■ **Assignment**: When copying the data below, keep only the lines from the one with "8: (396, 235, 0.70)" through the one with "43: (311, 353, 0.56)", word for word, and skip the pictures.

■ **Extracted data**:
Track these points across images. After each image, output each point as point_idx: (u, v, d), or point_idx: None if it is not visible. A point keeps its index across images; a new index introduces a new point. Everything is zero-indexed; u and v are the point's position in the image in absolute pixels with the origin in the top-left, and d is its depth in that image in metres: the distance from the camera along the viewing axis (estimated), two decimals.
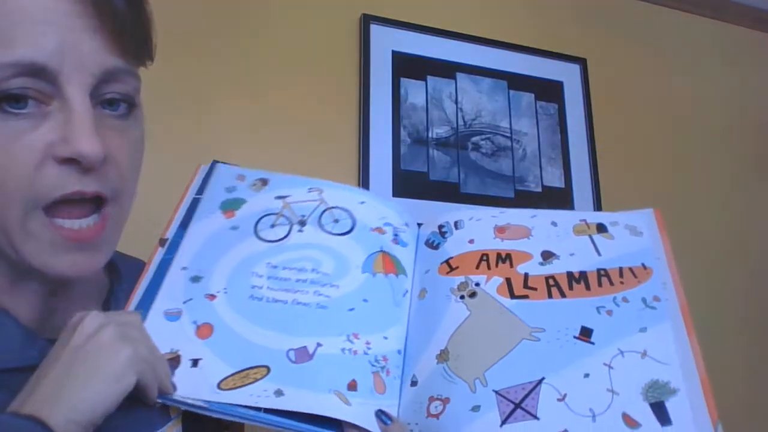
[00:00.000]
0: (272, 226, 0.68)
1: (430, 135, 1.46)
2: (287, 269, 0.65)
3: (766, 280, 1.74)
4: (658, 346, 0.58)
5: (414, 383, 0.60)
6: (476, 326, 0.62)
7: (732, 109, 1.85)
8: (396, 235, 0.70)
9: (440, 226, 0.72)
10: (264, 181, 0.71)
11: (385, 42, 1.41)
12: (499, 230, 0.69)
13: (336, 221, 0.69)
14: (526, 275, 0.65)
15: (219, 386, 0.55)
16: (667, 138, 1.72)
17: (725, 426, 0.53)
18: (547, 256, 0.66)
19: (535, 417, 0.55)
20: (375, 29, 1.40)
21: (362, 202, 0.71)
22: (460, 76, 1.50)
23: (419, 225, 0.74)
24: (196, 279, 0.63)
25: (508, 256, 0.67)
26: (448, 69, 1.49)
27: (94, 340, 0.47)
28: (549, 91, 1.60)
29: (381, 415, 0.56)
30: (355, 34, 1.39)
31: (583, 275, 0.64)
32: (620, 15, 1.73)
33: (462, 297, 0.65)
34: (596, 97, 1.63)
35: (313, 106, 1.35)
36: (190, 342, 0.58)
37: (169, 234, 0.66)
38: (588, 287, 0.63)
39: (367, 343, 0.61)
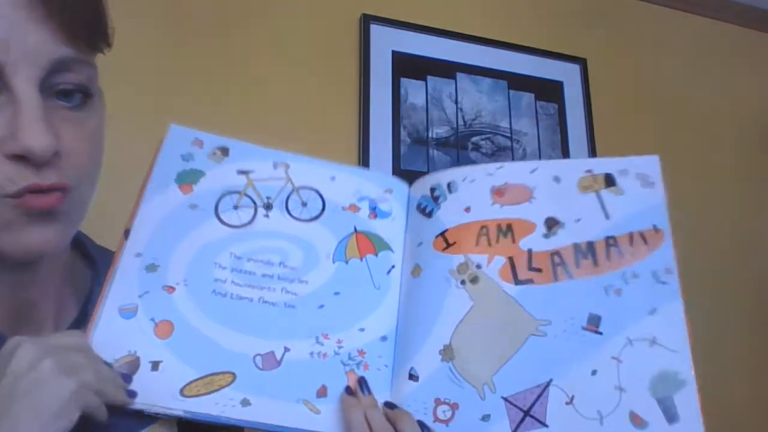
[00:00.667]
0: (235, 207, 0.61)
1: (430, 135, 1.43)
2: (252, 261, 0.59)
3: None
4: (668, 331, 0.54)
5: (414, 377, 0.56)
6: (481, 320, 0.57)
7: (732, 108, 1.83)
8: (374, 207, 0.63)
9: (432, 189, 0.64)
10: (224, 150, 0.63)
11: (385, 42, 1.40)
12: (497, 193, 0.62)
13: (304, 204, 0.62)
14: (530, 252, 0.59)
15: (182, 393, 0.52)
16: (667, 138, 1.69)
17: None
18: (552, 224, 0.59)
19: (544, 424, 0.53)
20: (375, 29, 1.39)
21: (333, 178, 0.64)
22: (460, 76, 1.49)
23: (410, 185, 0.67)
24: (152, 268, 0.56)
25: (510, 227, 0.60)
26: (448, 69, 1.47)
27: (33, 374, 0.43)
28: (549, 91, 1.57)
29: (361, 384, 0.55)
30: (355, 34, 1.38)
31: (590, 247, 0.58)
32: (620, 15, 1.72)
33: (463, 282, 0.59)
34: (596, 97, 1.61)
35: (313, 105, 1.34)
36: (149, 342, 0.53)
37: (134, 223, 0.59)
38: (596, 263, 0.57)
39: (339, 341, 0.57)
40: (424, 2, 1.46)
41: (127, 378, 0.50)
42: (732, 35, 1.88)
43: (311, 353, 0.56)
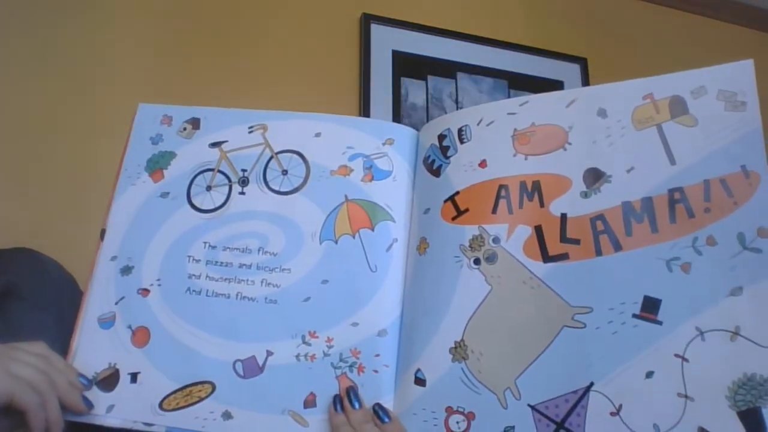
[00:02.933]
0: (208, 188, 0.54)
1: None
2: (228, 250, 0.52)
3: None
4: (759, 319, 0.40)
5: (420, 381, 0.47)
6: (500, 309, 0.46)
7: None
8: (369, 167, 0.53)
9: (440, 137, 0.52)
10: (195, 123, 0.55)
11: (386, 42, 1.41)
12: (521, 138, 0.48)
13: (284, 173, 0.53)
14: (563, 218, 0.45)
15: (161, 406, 0.49)
16: None
17: None
18: (594, 178, 0.45)
19: None
20: (375, 29, 1.40)
21: (318, 134, 0.54)
22: (460, 75, 1.48)
23: (418, 132, 0.55)
24: (126, 270, 0.52)
25: (536, 185, 0.47)
26: (448, 68, 1.46)
27: None
28: (549, 90, 1.39)
29: (379, 411, 0.47)
30: (355, 34, 1.39)
31: (647, 205, 0.43)
32: (620, 15, 1.72)
33: (477, 261, 0.47)
34: None
35: (313, 105, 1.29)
36: (127, 352, 0.50)
37: (108, 222, 0.55)
38: (654, 227, 0.43)
39: (328, 340, 0.49)
40: (424, 2, 1.48)
41: (87, 383, 0.49)
42: (732, 35, 1.87)
43: (297, 356, 0.49)
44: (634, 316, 0.42)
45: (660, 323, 0.41)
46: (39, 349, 0.46)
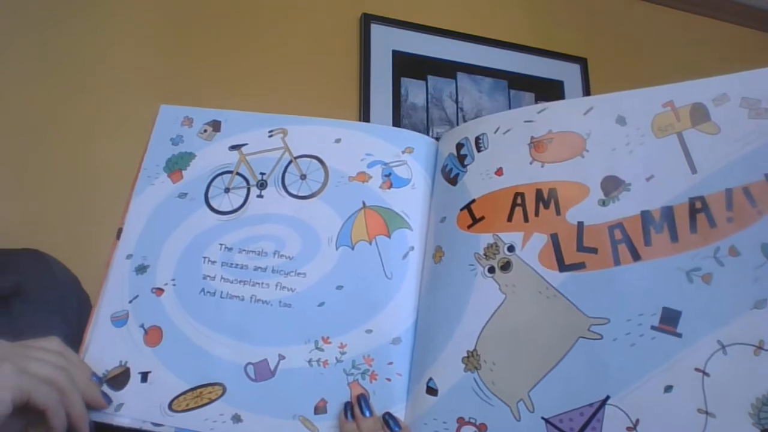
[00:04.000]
0: (226, 190, 0.54)
1: (430, 134, 1.41)
2: (244, 252, 0.52)
3: None
4: None
5: (432, 391, 0.47)
6: (514, 319, 0.45)
7: None
8: (388, 174, 0.53)
9: (458, 146, 0.51)
10: (215, 126, 0.56)
11: (385, 42, 1.42)
12: (538, 146, 0.47)
13: (303, 177, 0.54)
14: (580, 226, 0.45)
15: (171, 407, 0.49)
16: None
17: None
18: (612, 186, 0.44)
19: None
20: (375, 29, 1.41)
21: (337, 140, 0.54)
22: (460, 75, 1.49)
23: (437, 139, 0.55)
24: (141, 269, 0.53)
25: (553, 193, 0.46)
26: (448, 68, 1.47)
27: None
28: (549, 90, 1.56)
29: (389, 420, 0.46)
30: (355, 34, 1.40)
31: (667, 215, 0.42)
32: (620, 15, 1.73)
33: (491, 270, 0.46)
34: None
35: (313, 105, 1.33)
36: (139, 351, 0.50)
37: (126, 221, 0.56)
38: (675, 237, 0.42)
39: (341, 346, 0.49)
40: (424, 2, 1.48)
41: (97, 380, 0.49)
42: (732, 35, 1.88)
43: (309, 361, 0.49)
44: (653, 328, 0.41)
45: (679, 335, 0.40)
46: (55, 345, 0.47)
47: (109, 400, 0.48)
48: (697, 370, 0.39)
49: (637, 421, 0.40)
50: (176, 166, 0.55)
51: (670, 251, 0.42)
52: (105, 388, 0.49)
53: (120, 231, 0.54)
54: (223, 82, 1.23)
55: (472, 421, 0.45)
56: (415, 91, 1.43)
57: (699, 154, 0.42)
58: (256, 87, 1.26)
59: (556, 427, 0.42)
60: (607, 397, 0.41)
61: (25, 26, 1.04)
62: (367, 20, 1.40)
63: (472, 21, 1.51)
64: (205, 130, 0.56)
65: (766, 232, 0.39)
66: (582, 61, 1.61)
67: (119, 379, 0.49)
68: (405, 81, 1.42)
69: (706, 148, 0.42)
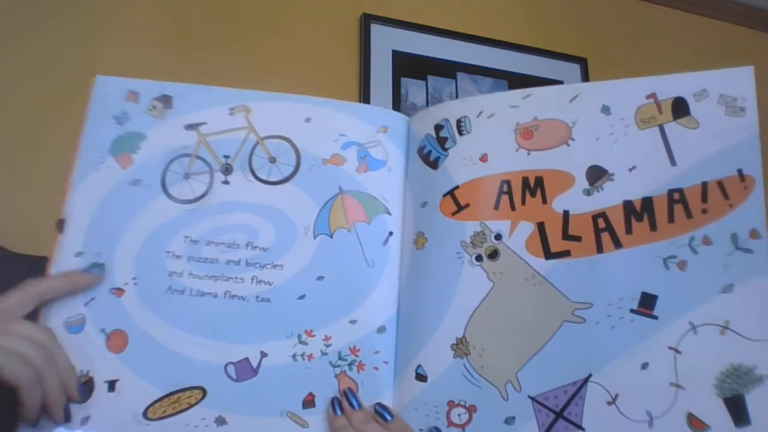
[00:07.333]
0: (186, 176, 0.49)
1: None
2: (213, 245, 0.49)
3: None
4: (747, 314, 0.43)
5: (422, 377, 0.48)
6: (502, 306, 0.47)
7: None
8: (363, 155, 0.51)
9: (437, 128, 0.50)
10: (166, 101, 0.50)
11: (385, 42, 1.42)
12: (524, 133, 0.48)
13: (272, 161, 0.50)
14: (566, 215, 0.46)
15: (146, 415, 0.46)
16: None
17: None
18: (596, 176, 0.46)
19: (580, 427, 0.45)
20: (375, 29, 1.41)
21: (307, 119, 0.51)
22: (460, 75, 1.48)
23: (408, 118, 0.53)
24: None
25: (539, 181, 0.47)
26: (448, 68, 1.47)
27: None
28: None
29: (381, 410, 0.47)
30: (355, 34, 1.39)
31: (647, 205, 0.45)
32: (620, 15, 1.73)
33: (479, 258, 0.47)
34: None
35: None
36: (102, 358, 0.46)
37: (67, 211, 0.49)
38: (654, 226, 0.45)
39: (326, 338, 0.48)
40: (424, 2, 1.48)
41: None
42: (732, 35, 1.88)
43: (293, 356, 0.48)
44: (632, 311, 0.45)
45: (656, 318, 0.44)
46: (40, 326, 0.44)
47: (84, 394, 0.44)
48: (670, 348, 0.44)
49: (617, 395, 0.44)
50: (124, 148, 0.49)
51: (650, 239, 0.45)
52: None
53: (62, 223, 0.48)
54: (222, 82, 1.16)
55: (461, 403, 0.47)
56: (415, 91, 1.43)
57: (679, 148, 0.45)
58: (256, 87, 1.19)
59: (541, 405, 0.46)
60: (589, 375, 0.45)
61: (25, 25, 0.99)
62: (367, 20, 1.40)
63: (472, 21, 1.51)
64: (154, 107, 0.49)
65: (736, 223, 0.43)
66: (582, 61, 1.62)
67: (83, 389, 0.45)
68: (405, 81, 1.42)
69: (686, 142, 0.45)
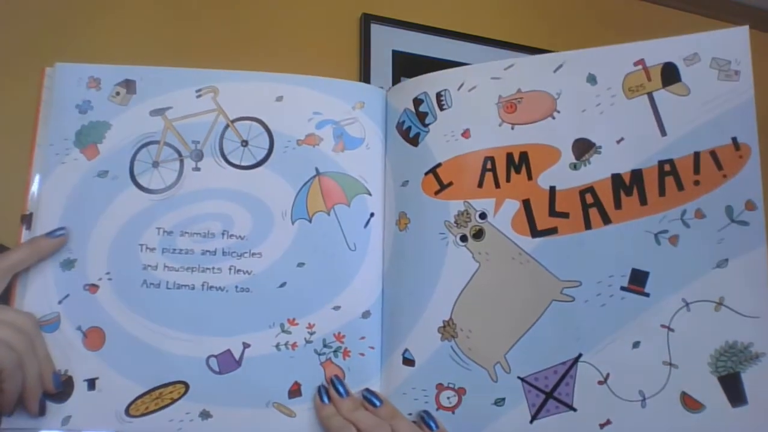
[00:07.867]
0: (155, 164, 0.47)
1: None
2: (187, 235, 0.47)
3: None
4: (743, 290, 0.42)
5: (409, 362, 0.47)
6: (489, 286, 0.46)
7: None
8: (340, 134, 0.48)
9: (417, 102, 0.48)
10: (129, 86, 0.48)
11: (386, 42, 1.41)
12: (508, 106, 0.45)
13: (244, 144, 0.48)
14: (552, 191, 0.45)
15: (128, 412, 0.45)
16: None
17: None
18: (583, 149, 0.44)
19: (571, 408, 0.44)
20: (375, 29, 1.40)
21: (279, 98, 0.48)
22: None
23: (386, 91, 0.51)
24: (68, 264, 0.46)
25: (524, 157, 0.45)
26: (448, 69, 1.34)
27: None
28: None
29: (369, 396, 0.46)
30: (355, 34, 1.39)
31: (636, 178, 0.43)
32: (620, 15, 1.70)
33: (463, 238, 0.45)
34: None
35: None
36: (80, 356, 0.46)
37: (33, 206, 0.47)
38: (644, 200, 0.43)
39: (309, 326, 0.47)
40: (424, 2, 1.46)
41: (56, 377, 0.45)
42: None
43: (277, 345, 0.47)
44: (622, 288, 0.43)
45: (647, 295, 0.43)
46: (19, 310, 0.43)
47: (58, 385, 0.44)
48: (662, 326, 0.43)
49: (608, 375, 0.43)
50: (89, 139, 0.47)
51: (639, 214, 0.43)
52: (46, 401, 0.44)
53: (27, 218, 0.46)
54: None
55: (450, 386, 0.46)
56: None
57: (669, 116, 0.43)
58: None
59: (531, 385, 0.45)
60: (580, 355, 0.44)
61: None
62: (367, 20, 1.39)
63: (472, 21, 1.49)
64: (118, 93, 0.47)
65: (730, 195, 0.42)
66: None
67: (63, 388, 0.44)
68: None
69: (677, 111, 0.43)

■ **Exercise output**:
8: (396, 235, 0.70)
9: (440, 226, 0.72)
10: (264, 181, 0.71)
11: (385, 42, 1.41)
12: (499, 230, 0.69)
13: (336, 221, 0.69)
14: (526, 275, 0.65)
15: (219, 386, 0.55)
16: (667, 138, 1.72)
17: (725, 426, 0.53)
18: (547, 256, 0.66)
19: (535, 417, 0.55)
20: (375, 29, 1.40)
21: (362, 202, 0.71)
22: (460, 76, 1.50)
23: (419, 225, 0.74)
24: (196, 279, 0.63)
25: (508, 256, 0.67)
26: (448, 69, 1.49)
27: (94, 340, 0.47)
28: (549, 91, 1.60)
29: (381, 415, 0.56)
30: (355, 34, 1.39)
31: (583, 275, 0.64)
32: (620, 15, 1.73)
33: (462, 297, 0.65)
34: (596, 97, 1.63)
35: (313, 106, 1.35)
36: (190, 342, 0.58)
37: (169, 234, 0.66)
38: (588, 287, 0.63)
39: (367, 343, 0.61)
[00:00.667]
0: (235, 207, 0.61)
1: (430, 135, 1.43)
2: (252, 261, 0.59)
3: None
4: (668, 331, 0.54)
5: (414, 377, 0.56)
6: (481, 320, 0.57)
7: (732, 108, 1.83)
8: (374, 207, 0.63)
9: (432, 189, 0.64)
10: (224, 150, 0.63)
11: (385, 42, 1.40)
12: (497, 193, 0.62)
13: (304, 204, 0.62)
14: (530, 252, 0.59)
15: (182, 393, 0.52)
16: (667, 138, 1.69)
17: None
18: (552, 224, 0.59)
19: (544, 424, 0.53)
20: (375, 29, 1.39)
21: (333, 178, 0.64)
22: (460, 76, 1.49)
23: (410, 185, 0.67)
24: (152, 268, 0.56)
25: (510, 227, 0.60)
26: (448, 69, 1.47)
27: (33, 374, 0.43)
28: (549, 91, 1.57)
29: (361, 384, 0.55)
30: (355, 34, 1.38)
31: (590, 247, 0.58)
32: (620, 15, 1.72)
33: (463, 282, 0.59)
34: (596, 97, 1.61)
35: (313, 105, 1.34)
36: (149, 342, 0.53)
37: (134, 223, 0.59)
38: (596, 263, 0.57)
39: (339, 341, 0.57)
40: (424, 2, 1.46)
41: (127, 378, 0.50)
42: (732, 35, 1.88)
43: (311, 353, 0.56)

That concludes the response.